Carandini (Beni Culturali) denuncia: “Abbiamo ingannato i giovani”

Pubblicato il 24 Gennaio 2011 - 10:41 OLTRE 6 MESI FA

Andrea Carandini

Un appassionato atto di autoaccusa nei confronti della classe dirigente, cui appartiene per nascita e per ruolo, è stato pronunciato dall’archeologo Andrea Carandini, uno dei più importanti studiosi italiani e presidente del Consiglio superiore dei Beni culturali: “Abbiamo ingannato i giovani, dando loro vino sempre più annacquato, conservato in bottiglie con l’alloro sull’etichetta: ma il simbolo più non illude”.

Scrive: “Oggi, dopo generazioni di egualitarismo, che ha pericolosamente ravvicinato l’asino al sapiente, la qualità culturale si è straordinariamente abbassata, anche se il bisogno di cultura si è invece esteso”.

Sembra un autodafé: “Un certo egualitarismo inintelligente, diffuso tra noi, ha frenato gli spontanei e liberi processi di differenziazione culturale, il bisogno di elevazione umana. Così le opere della libertà, che sono necessariamente diseguali, rischiano di essere svalutate, dissipate, mutilate. Allora le qualità umane da eccellenti diventano mediocri e — peggio — si diffonde un amore sconsiderato per la mediocrità: come è bello essere ignoranti, protervi, urlatori, volgari!” .

Chiaro il riferimento al mondo universitario: “Il merito nella ricerca era il solo metro di giudizio per l’avanzamento negli studi. Libri, archivi, antichità, belle arti, monumenti e paesaggi costituivano il serbatoio nazionale della memoria su cui si edificavano persone e personalità, che ora si plasmano invece su insistenti pubblicità e consumi sempre più inattraenti”.

Un urlo di dolore: “Cosa abbiamo fatto!  Che tristezza!”

Quello di Carandini è lo sfogo di un intellettuale aristocratico,  in parte ingiusto nei confronti delle nuove fasce di ex proletariato e sotto proletariato cui la democrazia ha dato pari dignità e diritto di voto rispetto alle vecchie classi dominanti e che certo trovano più sollazzo a guardare il Grande fratello di Canale 5 che a leggere le malefatte del Grande fratello nel 1984 di George Orwell, non in alternativa alla lettura dei classici ma a una vita schiantata dalla fatica, dalla miseria e dal vino.

Ma dice delle cose verissime e giustissime quando mette tra le responsabilità dell’establishment, che ha portato l’Italia dal terzo mondo al benessere negli ultimi sessant’anni, anche lo sfascio del sistema educativo, accelerato negli ultimi vent’anni, col risultato che, per consentire a tutte le classi di raggiungere un livello di istruzione prima negato, invece di mantenere standard formativi che facessero culturalmente crescere i meno attrezzati sono stati inesorabilmente abbassato i valori.
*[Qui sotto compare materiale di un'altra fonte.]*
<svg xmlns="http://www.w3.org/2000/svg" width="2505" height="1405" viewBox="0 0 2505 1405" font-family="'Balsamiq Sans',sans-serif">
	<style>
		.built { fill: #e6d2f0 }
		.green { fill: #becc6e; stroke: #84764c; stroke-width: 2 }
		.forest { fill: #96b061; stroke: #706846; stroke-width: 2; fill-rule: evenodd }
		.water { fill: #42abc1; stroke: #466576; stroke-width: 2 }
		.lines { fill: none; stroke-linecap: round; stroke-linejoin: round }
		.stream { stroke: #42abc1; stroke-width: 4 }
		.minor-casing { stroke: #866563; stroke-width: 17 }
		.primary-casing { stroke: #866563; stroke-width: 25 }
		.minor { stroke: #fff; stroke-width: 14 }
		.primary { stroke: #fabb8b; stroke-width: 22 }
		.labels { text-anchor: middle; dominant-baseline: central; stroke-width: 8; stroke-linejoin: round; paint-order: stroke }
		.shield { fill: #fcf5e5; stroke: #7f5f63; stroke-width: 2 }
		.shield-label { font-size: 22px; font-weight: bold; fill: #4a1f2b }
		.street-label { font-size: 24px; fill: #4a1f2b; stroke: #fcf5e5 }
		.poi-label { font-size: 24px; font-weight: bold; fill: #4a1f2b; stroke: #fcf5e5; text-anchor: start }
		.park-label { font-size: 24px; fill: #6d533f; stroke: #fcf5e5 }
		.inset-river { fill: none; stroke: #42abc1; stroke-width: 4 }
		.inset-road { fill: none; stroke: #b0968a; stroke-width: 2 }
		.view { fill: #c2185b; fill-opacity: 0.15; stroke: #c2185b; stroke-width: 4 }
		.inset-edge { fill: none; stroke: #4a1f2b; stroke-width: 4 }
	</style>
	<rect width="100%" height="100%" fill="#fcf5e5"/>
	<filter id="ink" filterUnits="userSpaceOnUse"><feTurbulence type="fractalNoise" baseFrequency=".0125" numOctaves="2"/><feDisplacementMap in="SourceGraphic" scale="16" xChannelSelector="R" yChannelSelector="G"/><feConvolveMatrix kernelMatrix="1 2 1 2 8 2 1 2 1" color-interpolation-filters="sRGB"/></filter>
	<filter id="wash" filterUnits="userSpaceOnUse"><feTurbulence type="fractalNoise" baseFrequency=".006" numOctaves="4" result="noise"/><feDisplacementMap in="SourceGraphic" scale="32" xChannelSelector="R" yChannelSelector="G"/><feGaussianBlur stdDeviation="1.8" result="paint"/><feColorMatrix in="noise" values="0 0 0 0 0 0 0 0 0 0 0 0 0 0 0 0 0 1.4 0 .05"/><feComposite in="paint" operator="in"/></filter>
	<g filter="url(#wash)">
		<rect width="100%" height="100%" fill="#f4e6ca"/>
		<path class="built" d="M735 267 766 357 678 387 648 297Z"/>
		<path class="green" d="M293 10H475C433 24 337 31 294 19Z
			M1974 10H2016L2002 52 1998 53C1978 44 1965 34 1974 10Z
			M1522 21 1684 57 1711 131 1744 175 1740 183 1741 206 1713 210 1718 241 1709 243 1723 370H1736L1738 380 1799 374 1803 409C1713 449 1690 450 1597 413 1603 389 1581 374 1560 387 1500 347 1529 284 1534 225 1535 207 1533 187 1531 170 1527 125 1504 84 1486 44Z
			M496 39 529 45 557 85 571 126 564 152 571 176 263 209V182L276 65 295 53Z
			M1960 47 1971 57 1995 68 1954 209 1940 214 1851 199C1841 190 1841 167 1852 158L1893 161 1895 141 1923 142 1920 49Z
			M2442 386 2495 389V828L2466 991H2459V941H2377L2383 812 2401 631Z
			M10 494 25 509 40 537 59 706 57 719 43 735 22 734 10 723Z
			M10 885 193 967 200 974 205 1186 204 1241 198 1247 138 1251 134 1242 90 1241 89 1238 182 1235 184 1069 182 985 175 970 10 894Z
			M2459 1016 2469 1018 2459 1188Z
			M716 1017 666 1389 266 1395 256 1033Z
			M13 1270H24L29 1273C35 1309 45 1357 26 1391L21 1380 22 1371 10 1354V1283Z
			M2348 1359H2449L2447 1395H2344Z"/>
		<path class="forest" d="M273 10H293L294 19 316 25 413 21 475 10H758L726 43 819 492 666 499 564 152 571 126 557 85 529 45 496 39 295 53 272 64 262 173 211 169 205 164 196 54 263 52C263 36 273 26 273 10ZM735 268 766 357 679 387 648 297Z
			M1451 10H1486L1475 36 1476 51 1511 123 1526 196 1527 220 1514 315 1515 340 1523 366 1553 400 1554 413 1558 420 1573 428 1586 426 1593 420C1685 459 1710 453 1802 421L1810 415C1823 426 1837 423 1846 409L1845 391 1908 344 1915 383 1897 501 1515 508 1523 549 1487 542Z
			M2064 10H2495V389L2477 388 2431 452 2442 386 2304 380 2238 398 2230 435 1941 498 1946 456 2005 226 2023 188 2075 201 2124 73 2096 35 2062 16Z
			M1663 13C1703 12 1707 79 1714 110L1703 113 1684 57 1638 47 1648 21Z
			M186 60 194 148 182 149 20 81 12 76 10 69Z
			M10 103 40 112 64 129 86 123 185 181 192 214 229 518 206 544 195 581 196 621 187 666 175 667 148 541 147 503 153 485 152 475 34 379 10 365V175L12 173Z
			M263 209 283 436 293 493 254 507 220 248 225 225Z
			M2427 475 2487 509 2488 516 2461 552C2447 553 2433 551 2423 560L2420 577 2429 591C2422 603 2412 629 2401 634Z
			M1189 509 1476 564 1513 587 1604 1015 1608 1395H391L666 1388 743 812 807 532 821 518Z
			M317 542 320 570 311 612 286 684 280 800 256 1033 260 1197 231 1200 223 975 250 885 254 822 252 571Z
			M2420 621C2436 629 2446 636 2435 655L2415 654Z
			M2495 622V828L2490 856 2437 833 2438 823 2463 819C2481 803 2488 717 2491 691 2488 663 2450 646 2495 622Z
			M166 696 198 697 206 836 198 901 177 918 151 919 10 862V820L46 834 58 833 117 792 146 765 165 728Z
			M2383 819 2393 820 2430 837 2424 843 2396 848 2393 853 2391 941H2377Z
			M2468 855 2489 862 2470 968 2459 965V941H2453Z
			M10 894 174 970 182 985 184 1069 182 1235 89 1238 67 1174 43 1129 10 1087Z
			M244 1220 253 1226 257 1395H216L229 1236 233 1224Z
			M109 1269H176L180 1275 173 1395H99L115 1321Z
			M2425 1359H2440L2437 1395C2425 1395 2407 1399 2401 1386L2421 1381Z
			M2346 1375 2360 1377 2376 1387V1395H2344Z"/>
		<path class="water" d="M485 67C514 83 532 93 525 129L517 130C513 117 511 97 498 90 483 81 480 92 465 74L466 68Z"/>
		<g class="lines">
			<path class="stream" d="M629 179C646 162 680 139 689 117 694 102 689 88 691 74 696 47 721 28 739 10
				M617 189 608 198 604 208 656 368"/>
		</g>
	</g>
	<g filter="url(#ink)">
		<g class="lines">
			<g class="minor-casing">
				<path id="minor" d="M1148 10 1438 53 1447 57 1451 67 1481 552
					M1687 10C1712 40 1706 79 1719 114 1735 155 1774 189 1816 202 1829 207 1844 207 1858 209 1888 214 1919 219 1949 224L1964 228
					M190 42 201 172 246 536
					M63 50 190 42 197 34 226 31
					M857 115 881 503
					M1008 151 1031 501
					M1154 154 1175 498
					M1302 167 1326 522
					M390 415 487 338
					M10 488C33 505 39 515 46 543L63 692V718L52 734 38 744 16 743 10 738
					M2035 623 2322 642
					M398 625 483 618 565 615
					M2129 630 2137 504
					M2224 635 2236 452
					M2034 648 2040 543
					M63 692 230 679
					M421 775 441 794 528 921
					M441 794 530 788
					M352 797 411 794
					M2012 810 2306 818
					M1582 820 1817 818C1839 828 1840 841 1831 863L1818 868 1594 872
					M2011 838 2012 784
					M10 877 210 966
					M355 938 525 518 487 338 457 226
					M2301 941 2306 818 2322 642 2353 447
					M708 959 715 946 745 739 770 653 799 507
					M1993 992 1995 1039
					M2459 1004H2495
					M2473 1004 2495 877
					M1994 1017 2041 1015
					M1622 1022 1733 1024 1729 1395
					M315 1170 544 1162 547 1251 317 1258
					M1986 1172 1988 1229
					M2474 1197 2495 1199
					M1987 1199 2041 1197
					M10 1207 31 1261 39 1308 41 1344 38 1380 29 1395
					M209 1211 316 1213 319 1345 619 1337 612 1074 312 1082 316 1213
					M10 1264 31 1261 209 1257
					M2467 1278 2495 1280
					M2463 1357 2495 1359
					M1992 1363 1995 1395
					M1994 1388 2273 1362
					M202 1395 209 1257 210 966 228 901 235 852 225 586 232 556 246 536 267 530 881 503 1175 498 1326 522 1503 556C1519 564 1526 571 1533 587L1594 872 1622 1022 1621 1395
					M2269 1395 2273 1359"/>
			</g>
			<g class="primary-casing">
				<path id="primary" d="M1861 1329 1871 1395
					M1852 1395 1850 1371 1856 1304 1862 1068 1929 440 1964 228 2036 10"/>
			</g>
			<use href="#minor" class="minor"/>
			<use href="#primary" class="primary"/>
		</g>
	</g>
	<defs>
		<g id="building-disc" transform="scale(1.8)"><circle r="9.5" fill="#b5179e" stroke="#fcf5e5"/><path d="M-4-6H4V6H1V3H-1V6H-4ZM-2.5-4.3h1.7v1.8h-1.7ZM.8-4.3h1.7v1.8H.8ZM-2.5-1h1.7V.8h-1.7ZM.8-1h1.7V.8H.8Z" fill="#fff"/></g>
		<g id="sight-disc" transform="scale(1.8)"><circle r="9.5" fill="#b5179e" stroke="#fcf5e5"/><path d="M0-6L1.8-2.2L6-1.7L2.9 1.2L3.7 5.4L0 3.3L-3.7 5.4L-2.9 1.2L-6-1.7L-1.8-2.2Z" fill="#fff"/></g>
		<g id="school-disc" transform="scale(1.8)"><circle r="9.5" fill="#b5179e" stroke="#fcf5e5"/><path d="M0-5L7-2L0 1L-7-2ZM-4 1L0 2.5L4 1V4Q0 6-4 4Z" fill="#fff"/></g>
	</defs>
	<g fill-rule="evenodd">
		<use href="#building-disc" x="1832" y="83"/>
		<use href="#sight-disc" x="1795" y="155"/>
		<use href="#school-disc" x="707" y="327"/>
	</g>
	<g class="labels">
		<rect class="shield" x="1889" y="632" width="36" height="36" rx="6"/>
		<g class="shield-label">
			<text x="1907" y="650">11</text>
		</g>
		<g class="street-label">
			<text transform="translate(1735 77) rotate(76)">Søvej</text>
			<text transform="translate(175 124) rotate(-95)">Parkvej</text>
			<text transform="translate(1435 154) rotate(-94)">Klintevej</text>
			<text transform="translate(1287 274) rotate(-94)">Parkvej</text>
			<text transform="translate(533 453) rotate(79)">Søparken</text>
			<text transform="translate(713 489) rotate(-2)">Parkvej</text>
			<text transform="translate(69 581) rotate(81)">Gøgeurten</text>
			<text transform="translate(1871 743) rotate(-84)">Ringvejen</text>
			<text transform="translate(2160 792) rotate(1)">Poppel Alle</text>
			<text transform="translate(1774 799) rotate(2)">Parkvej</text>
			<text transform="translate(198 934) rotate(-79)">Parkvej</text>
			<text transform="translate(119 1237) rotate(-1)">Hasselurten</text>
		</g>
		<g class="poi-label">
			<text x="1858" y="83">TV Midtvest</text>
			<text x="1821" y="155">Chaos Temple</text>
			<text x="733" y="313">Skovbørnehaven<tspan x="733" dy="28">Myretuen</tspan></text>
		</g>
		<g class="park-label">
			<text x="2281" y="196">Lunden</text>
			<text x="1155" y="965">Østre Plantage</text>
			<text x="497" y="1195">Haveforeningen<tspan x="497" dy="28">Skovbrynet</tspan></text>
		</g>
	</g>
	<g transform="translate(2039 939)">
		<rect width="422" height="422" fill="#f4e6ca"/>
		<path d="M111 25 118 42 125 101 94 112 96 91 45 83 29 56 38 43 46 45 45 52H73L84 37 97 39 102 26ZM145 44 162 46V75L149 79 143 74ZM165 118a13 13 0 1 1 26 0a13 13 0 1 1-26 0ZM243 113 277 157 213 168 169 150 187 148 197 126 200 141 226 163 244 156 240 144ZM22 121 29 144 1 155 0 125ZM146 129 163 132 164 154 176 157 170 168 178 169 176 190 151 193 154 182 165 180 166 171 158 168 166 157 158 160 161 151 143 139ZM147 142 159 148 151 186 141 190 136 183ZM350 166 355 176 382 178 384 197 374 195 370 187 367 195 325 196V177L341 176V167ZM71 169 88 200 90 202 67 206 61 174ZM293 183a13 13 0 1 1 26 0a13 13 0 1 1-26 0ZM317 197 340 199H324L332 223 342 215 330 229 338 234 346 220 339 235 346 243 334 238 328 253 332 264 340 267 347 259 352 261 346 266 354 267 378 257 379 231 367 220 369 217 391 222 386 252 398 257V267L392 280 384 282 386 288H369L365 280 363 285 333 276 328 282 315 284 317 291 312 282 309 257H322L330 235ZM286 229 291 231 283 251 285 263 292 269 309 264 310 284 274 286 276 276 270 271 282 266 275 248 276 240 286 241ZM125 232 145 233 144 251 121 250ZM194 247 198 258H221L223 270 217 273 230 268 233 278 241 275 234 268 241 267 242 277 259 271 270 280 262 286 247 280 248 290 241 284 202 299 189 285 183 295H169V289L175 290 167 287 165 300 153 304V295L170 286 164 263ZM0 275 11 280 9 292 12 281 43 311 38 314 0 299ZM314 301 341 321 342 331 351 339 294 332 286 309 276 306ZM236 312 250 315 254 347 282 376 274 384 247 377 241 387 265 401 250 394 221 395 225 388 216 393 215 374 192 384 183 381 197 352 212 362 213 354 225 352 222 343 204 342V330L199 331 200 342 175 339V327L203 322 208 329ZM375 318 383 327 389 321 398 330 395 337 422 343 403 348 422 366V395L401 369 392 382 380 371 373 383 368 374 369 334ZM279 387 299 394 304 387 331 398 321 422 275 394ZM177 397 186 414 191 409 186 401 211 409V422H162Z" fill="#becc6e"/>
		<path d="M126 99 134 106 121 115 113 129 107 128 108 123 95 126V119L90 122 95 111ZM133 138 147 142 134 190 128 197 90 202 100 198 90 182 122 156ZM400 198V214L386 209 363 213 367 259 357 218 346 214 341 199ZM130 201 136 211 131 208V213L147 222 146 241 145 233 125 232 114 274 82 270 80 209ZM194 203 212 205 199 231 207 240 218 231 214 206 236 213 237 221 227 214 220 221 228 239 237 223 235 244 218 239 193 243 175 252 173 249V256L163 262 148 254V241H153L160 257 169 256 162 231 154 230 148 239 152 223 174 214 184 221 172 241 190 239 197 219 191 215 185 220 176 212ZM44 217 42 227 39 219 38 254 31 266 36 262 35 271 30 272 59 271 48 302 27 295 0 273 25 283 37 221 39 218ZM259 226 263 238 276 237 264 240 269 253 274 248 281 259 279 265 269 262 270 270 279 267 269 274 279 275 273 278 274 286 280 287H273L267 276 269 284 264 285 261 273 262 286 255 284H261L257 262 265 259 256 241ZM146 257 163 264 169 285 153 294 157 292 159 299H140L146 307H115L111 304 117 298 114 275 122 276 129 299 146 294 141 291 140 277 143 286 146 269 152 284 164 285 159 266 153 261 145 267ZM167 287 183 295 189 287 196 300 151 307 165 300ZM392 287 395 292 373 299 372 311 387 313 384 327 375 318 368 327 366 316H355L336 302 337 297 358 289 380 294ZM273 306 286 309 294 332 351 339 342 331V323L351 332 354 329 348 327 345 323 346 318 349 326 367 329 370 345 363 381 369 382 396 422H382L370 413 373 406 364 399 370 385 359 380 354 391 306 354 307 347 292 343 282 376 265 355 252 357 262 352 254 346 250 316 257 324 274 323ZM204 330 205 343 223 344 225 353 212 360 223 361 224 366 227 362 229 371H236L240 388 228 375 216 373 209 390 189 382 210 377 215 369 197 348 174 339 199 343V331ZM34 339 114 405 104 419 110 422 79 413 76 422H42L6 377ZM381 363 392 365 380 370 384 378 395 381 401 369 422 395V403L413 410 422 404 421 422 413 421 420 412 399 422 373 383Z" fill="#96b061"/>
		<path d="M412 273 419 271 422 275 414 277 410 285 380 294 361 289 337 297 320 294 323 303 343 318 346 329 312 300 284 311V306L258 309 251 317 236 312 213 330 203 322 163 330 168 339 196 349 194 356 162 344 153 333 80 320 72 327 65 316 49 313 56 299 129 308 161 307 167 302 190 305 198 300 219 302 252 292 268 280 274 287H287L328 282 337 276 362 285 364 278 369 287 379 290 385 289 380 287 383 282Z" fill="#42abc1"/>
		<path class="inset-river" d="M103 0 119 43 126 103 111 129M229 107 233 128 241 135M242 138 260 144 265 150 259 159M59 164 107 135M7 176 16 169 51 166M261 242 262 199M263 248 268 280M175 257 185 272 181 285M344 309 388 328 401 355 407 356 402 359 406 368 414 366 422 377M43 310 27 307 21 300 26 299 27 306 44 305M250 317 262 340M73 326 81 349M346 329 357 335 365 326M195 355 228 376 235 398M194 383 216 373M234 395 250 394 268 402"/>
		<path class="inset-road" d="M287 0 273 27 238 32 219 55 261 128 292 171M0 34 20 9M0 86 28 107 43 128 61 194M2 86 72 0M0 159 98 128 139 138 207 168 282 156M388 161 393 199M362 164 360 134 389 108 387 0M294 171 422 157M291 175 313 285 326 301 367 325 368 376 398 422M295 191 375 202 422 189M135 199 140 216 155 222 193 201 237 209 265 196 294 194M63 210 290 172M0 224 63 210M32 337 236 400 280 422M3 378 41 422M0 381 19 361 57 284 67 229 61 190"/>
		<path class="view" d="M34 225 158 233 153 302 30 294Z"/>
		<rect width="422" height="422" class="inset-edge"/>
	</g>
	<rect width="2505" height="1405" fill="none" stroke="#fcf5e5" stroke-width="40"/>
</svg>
Il risultato è che “chi può corre a formarsi e a lavorare altrove”.

La conclusione è angosciante quanto il suo obiettivo ormai impossibile: “È straordinariamente urgente un riscatto culturale, scientifico e storico, dell’Italia, pena una decadenza senza fine di fronte a un globo che, al contrario, avanza”.

Carandini lancia il suo appello dalla prima pagina del Corriere della Sera, giornale di cui suo nonno, un secolo fa, era direttore. Carandini appartiene a una famiglia che è certamente parte, ieri come oggi, dell’Italia migliore: suo nonno, Luigi Albertini, lasciò la direzione del Corriere, nel 1925, per non piegarsi al  fascismo e impiegò i soldi della liquidazione non in bunga bunga ma in una tenuta agricola a Torrimpietra, alle porte di Roma, che fu trasformata, dal figlio Leonardo e dal genero, Nicolò,padre di Andrea, in una azienda ancor oggi modello. Nicolò Carandini entrò nelle file dell’antifascismo clandestino, fu il primo ambasciatore italiano a Londra dopo la guerra e fu tra i fondatori del Partito radicale.